Long-term temporal information yields crucial cues for video action understanding. Previous researches always rely on sequential models such as recurrent networks, memory units, segmental models, ...self-attention mechanism to integrate the local temporal features for long-term temporal modeling. Recurrent or memory networks record temporal patterns (or relations) by memory units, which are proved to be difficult to capture long-term information in machine translation. Self-attention mechanisms directly aggregate all local information with attention weights which is more straightforward and efficient than the former. However, the attention weights from self-attention ignore the relations between local information and global information which may lead to unreliable attention.
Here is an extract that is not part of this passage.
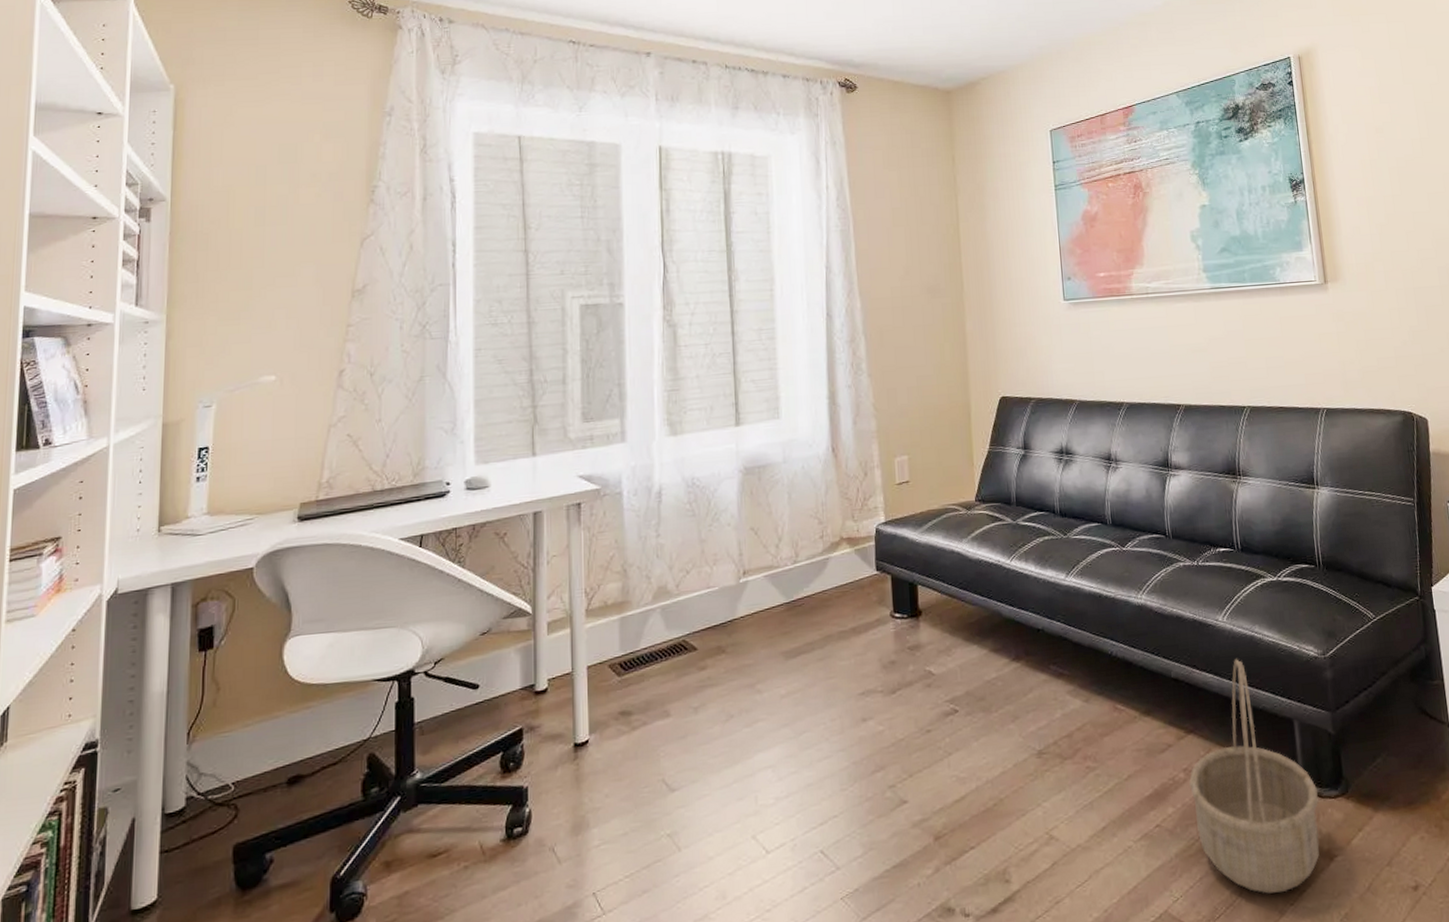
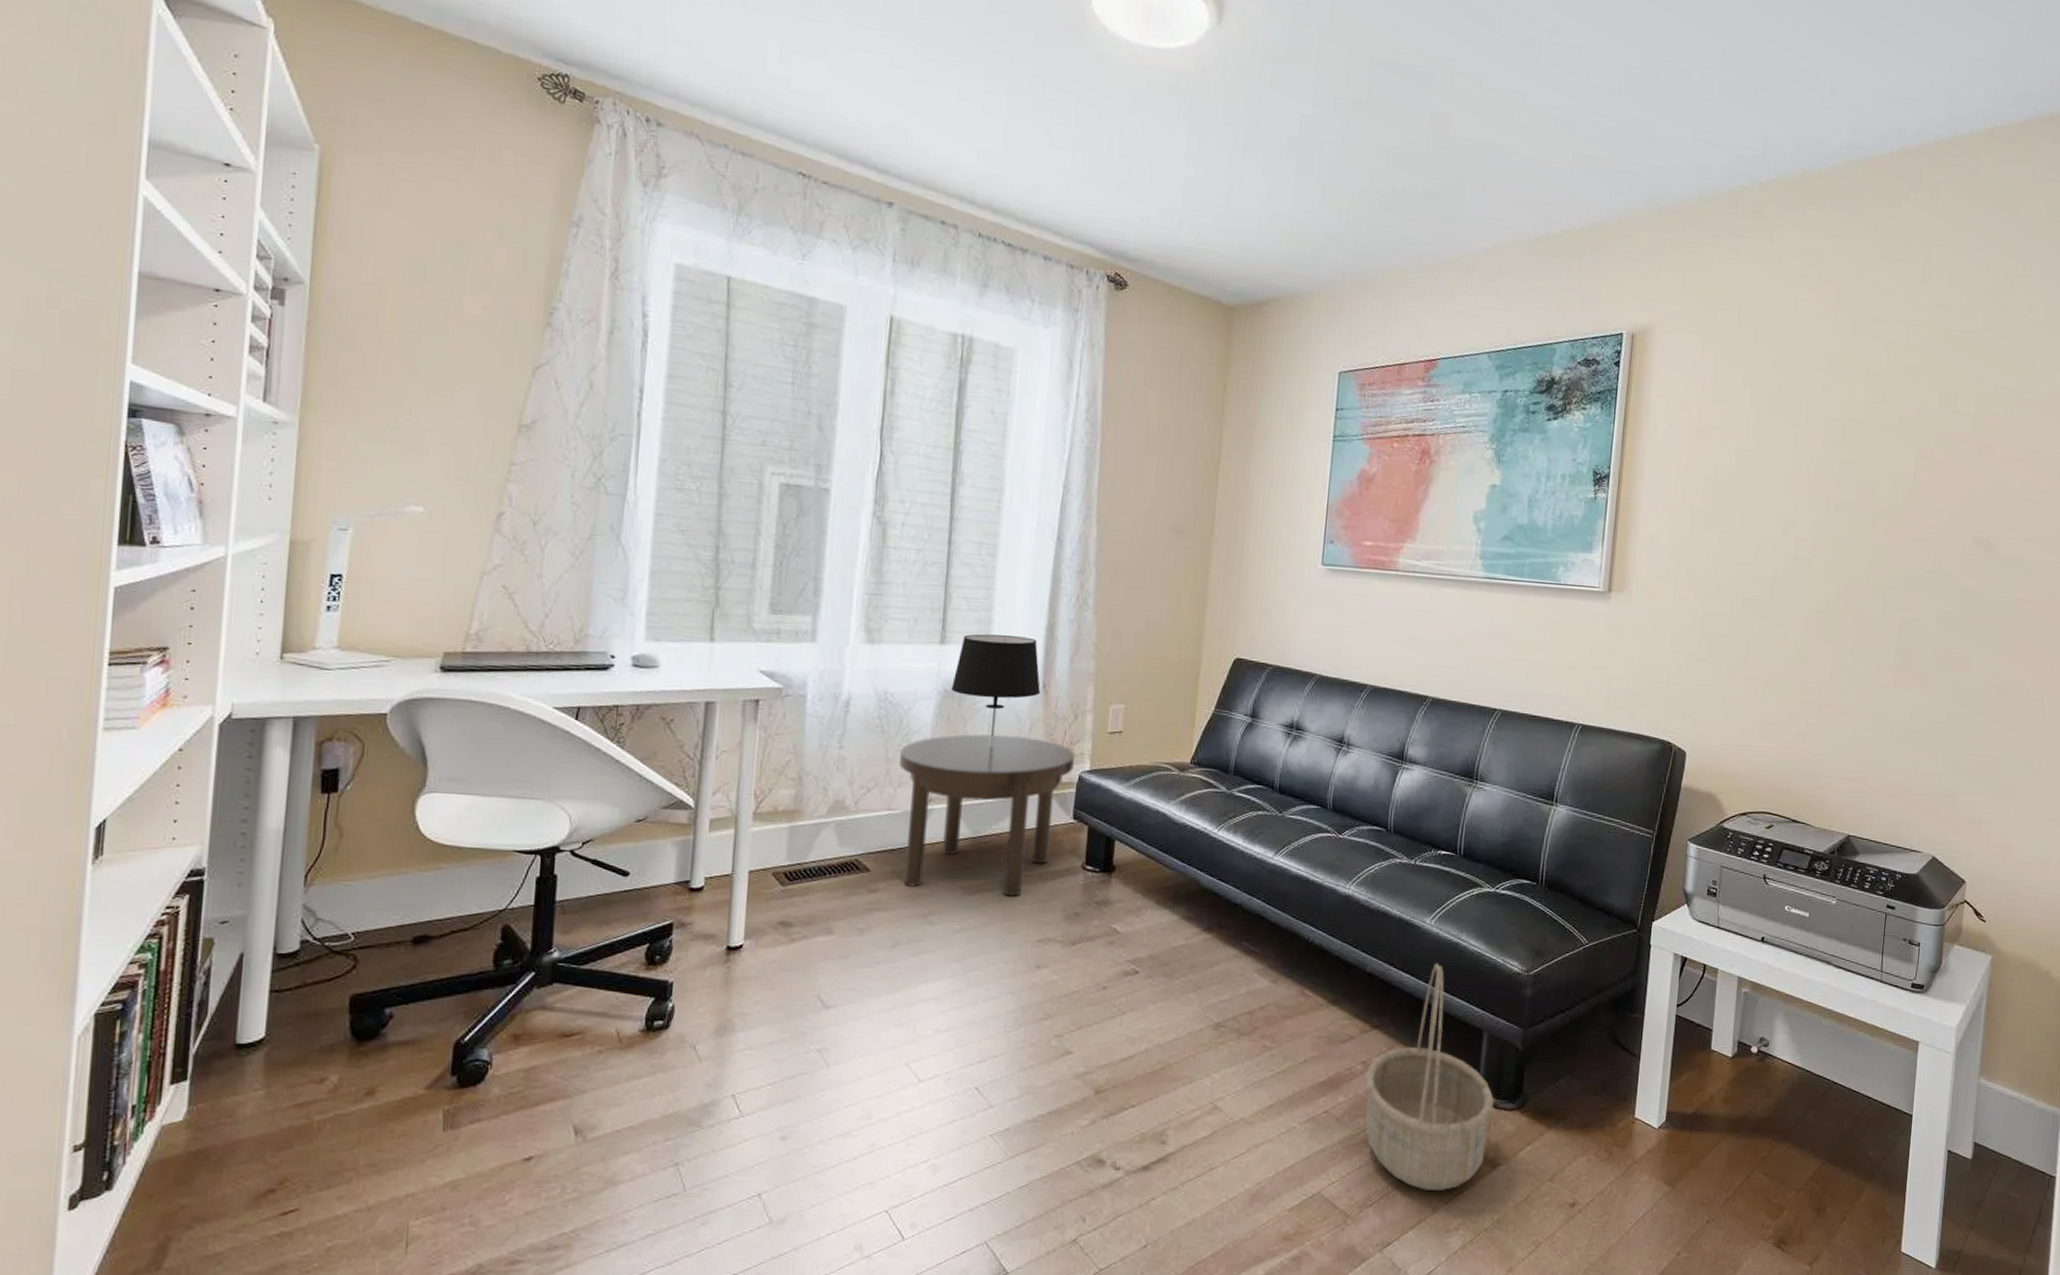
side table: none [712,499,870,660] -> present [899,734,1075,897]
table lamp: none [750,407,831,514] -> present [951,633,1041,746]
To this end, we propose a new attention network architecture, termed as Cascade multi-head ATtention Network (CATNet), which constructs video representations with two-level attentions, namely multi-head local self-attentions and relation based global attentions. Starting from the segment features generated by backbone networks, CATNet first learns multiple attention weights for each segment to capture the importance of local features in a self-attention manner. With the local attention weights, CATNet integrates local features into several global representations, and then learns the second level attention for the global information by a relation manner. Extensive experiments on Kinetics, HMDB51, and UCF101 show that our CATNet boosts the baseline network with a large margin. With only RGB information, we respectively achieve 75.8%, 75.2%, and 96.0% on these three datasets, which are comparable or superior to the state of the arts.
•Propose a Cascade multi-head attention Network to construct video representations.•Provide visual analysis for multi-head attention weights.•Achieve performance comparable or superior to the state of the arts.